Receiving work permits at the airport, the two settled in to their new life in Canada, grateful for the support of community members and of volunteer organizations like the Ukrainian Cultural Association. But the months of stress and disruption were also starting to take their toll.
Fawzi knew what would help — exercise.
“I love sports and in Ukraine I would go to the gym every day, so I asked Martin and Susan about going to the gym here,” Fawzi says.
Concerned about the cost, given their limited funds, applying for the Leisure Involvement for Everyone (LIFE) program through Saanich Recreation was the perfect solution. Riyaz Rabbani, Recreation Receptionist at Saanich Commonwealth Place quickly and easily set them up with the program, providing them with 52 free visits at any Greater Victoria recreation centre.
Beyond just physical health, being active is also about boosting mental health and easing stress. “It’s good for me to come here,” Fawzi says, commending the friendly, helpful staff. “And it’s not only for the gym, we can use it for the swimming pool … you are free to do everything in this building.”
How to apply for the LIFE program
The LIFE program is available to individuals and families on a low income, providing three participation options:
- 52 free visits that can be used at any of the 13 Greater Victoria Recreation Centres
- 50 per cent off of an annual Saanich Access Pass, which includes access to the four Saanich Recreation Centres
- 50 per cent off of an annual regional pass – for drop-in fitness activities at all 13 regional recreation centres from the Saanich Peninsula to Sooke, including Saanich Recreation
People can apply in person at any one of Saanich’s four recreation centres. If the application is straightforward, their LIFE pass will be issued during the same visit. Application requirements include proof of income through a Notice of Assessment for all applicants over 18 years of age, and proof of residency, with a utility bill issued within the past three months.
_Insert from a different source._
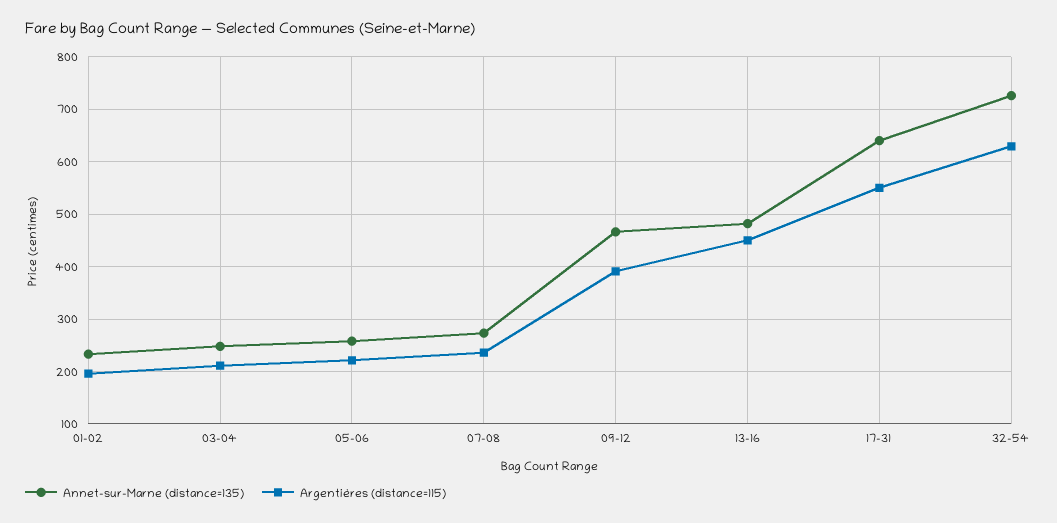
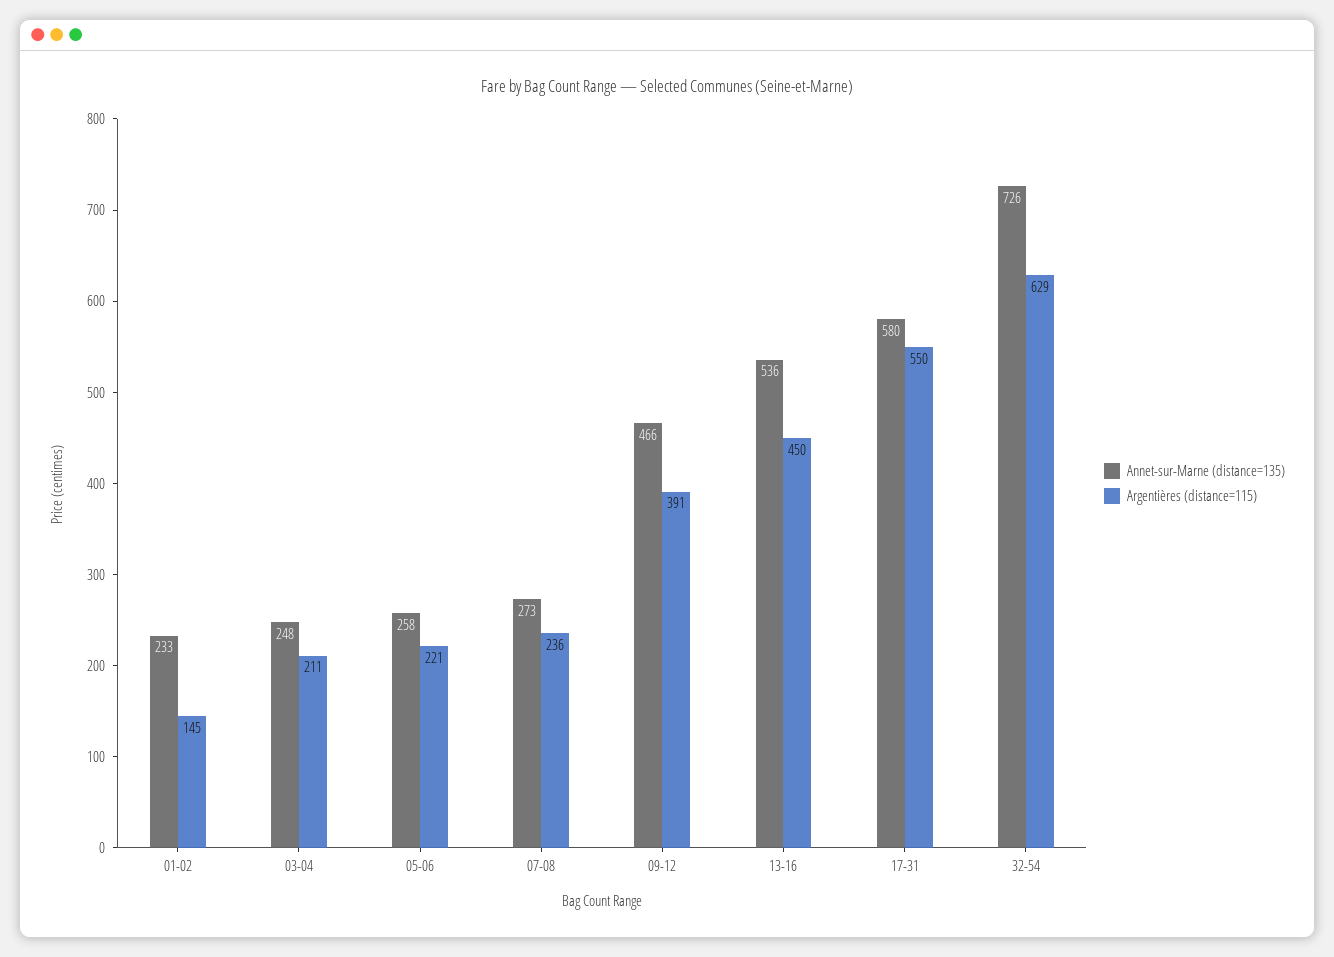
Argentières (distance=115), 01-02: 200 -> 145
Annet-sur-Marne (distance=135), 13-16: 480 -> 536
Annet-sur-Marne (distance=135), 17-31: 640 -> 580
However for individuals and families new to Canada, such as those recently arrived as refugees or landed immigrants, exceptions are made. To support new families, landing papers are accepted as proof of recent arrival and therefore lack of official Canadian income documentation and proof of local residency which may include a utility bill from their host family within the past three months. Exceptions are made during a one-year grace period from the day of their arrival.
Why does Saanich make it so easy to access the LIFE program?
“We know people’s mental and physical health is affected if they aren’t active, so if they need support to do so, it makes sense to provide it,” Riyaz says.
“The beauty of the LIFE program for participants is that once you’re on it, no one knows, so there’s no stigma. I honestly feel the hardest part for people is getting here and approaching the desk,” he adds, noting that building tours and various orientations are available to ensure people feel fully comfortable in their community recreation centres.